I’m a native Californian and have lived in the Bay Area for 15 years, but I didn’t know much about the Delta until I joined CCRCD’s EcoStewards crew a year ago. As a conservation technician I work to keep invasive plants at bay in restoration projects across the county. I enjoy working in the Delta because it is a dynamic environment, changing with the tides and visited by hundreds of thousands of migrating birds. It is also the heart of the state’s water supply. Often the needs of healthy habitat and quality drinking and irrigation water are at odds, making management of the Delta particularly challenging.
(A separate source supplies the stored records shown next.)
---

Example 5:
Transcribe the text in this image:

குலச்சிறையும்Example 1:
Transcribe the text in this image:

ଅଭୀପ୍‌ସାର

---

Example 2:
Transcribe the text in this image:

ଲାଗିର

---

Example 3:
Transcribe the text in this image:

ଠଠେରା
The Delta is formed by the confluence of California’s two largest rivers, the Sacramento and the San Joaquin, where these freshwater rivers flow into the Pacific Ocean through the San Francisco Bay. Because the Delta crosses multiple county lines, CCRCD works closely with both Yolo and Solano RCDs to restore habitat throughout the Delta. As one of the largest estuaries in the US, the Delta is an important habitat for fish, shorebirds, and other wildlife. All anadromous fish (those that migrate from freshwater where they hatch to the ocean where they spend most of their lives)from the Sacramento and San Joaquin rivers migrate through the Delta. The Delta is an important nursery for fish and serves as rearing habitat for juvenile fish. For example, Chinook salmon and steelhead depend on the Delta as rearing habitat while they migrate to the ocean. Fourteen species of fish found in the Delta are imperiled by dwindling population numbers, largely due to habitat loss (Cloern et al. 2011). Despite the huge loss of habitat in the Delta, the remaining wetlands serve as an important stop on the Pacific Flyway, where migrating birds can rest and forage.
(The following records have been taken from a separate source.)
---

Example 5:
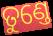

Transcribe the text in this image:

ତୁଣ୍ତେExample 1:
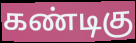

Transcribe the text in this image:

கண்டிகு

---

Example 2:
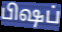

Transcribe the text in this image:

பிஷப்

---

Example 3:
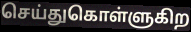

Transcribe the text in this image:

செய்துகொள்ளுகிற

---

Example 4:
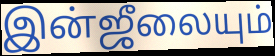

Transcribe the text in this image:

இன்ஜீலையும்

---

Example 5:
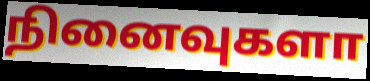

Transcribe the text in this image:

நினைவுகளா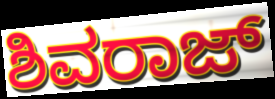
ಶಿವರಾಜ್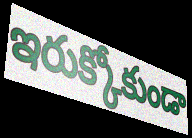
ఇరుక్కోకుండా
In addition to wildlife habitat, the Delta is a major source of water for human use. Two-thirds of the state’s population(approximately 27 million people) depend on water from the Delta for some portion of their water supply. As a critical element in the state-scale water-conveyance system, the Delta also supplies irrigation for at least $27billion in agricultural production that provides 45% of the nation’s produce (Dettinger et al. 2015).
Before colonization the Delta was an expansive marsh. Today more than 90% of the original wetlands have been lost to urban development, conversion to agricultural fields, or degraded by pollution and exotic species introductions. The dramatic change in Delta channel geometry has altered seasonal flow, salinity, and sediment regimes to the detriment of native species. These changes are exacerbated by the effects of climate change. Sea level rise puts 270,000 people and $62 billion of development at risk of flooding (Cloern et al. 2011).
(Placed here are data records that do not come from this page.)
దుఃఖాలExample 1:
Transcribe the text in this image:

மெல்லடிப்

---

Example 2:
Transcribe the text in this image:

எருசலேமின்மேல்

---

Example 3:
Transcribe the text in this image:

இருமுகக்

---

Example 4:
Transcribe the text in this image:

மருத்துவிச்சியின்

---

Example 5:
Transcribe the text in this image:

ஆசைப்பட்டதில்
The risks of climate change and the Delta’s critical role as both habitat and water supply create a complex challenge for management. The San Francisco Estuary Institute proposes several mitigation strategies in the San Francisco Bay Shoreline Adaptation Atlas, and CCRCD is committed to implementing these strategies for the benefit of our county. The EcoStewards are involved in tidal marsh restoration projects that increase habitat while mitigating flood risk, and CCRCD works with farmers to integrate habitat on working lands.
The problems facing the Delta can be overwhelming, and competing needs make management complex. Over the past century humans have dramatically altered the landscape of the Delta to meet their needs while devastating critical habitat. Human-caused climate change continues to impact the Delta, putting both humans and wildlife at risk. But solutions are being developed and implemented now in the Delta. Some days I see more birds than people while working on habitat restoration sites in the Delta alongside legacy farms and housing developments. I am encouraged by how we are working towards a more sustainable future where human and wildlife needs are met.
Sources
Cloern, James E., etal. "Projected Evolution of California's San Francisco Bay-Delta-RiverSystem in a Century of Climate Change." PLoS ONE, vol. 6, no. 9, 21 Sept.2011, p. e24465. Gale Academic OneFile,link.gale.com/apps/doc/A476878038/AONE?u=ccsf_main&sid=bookmark-AONE&xid=d0ac12c4.Accessed 2 Oct. 2022.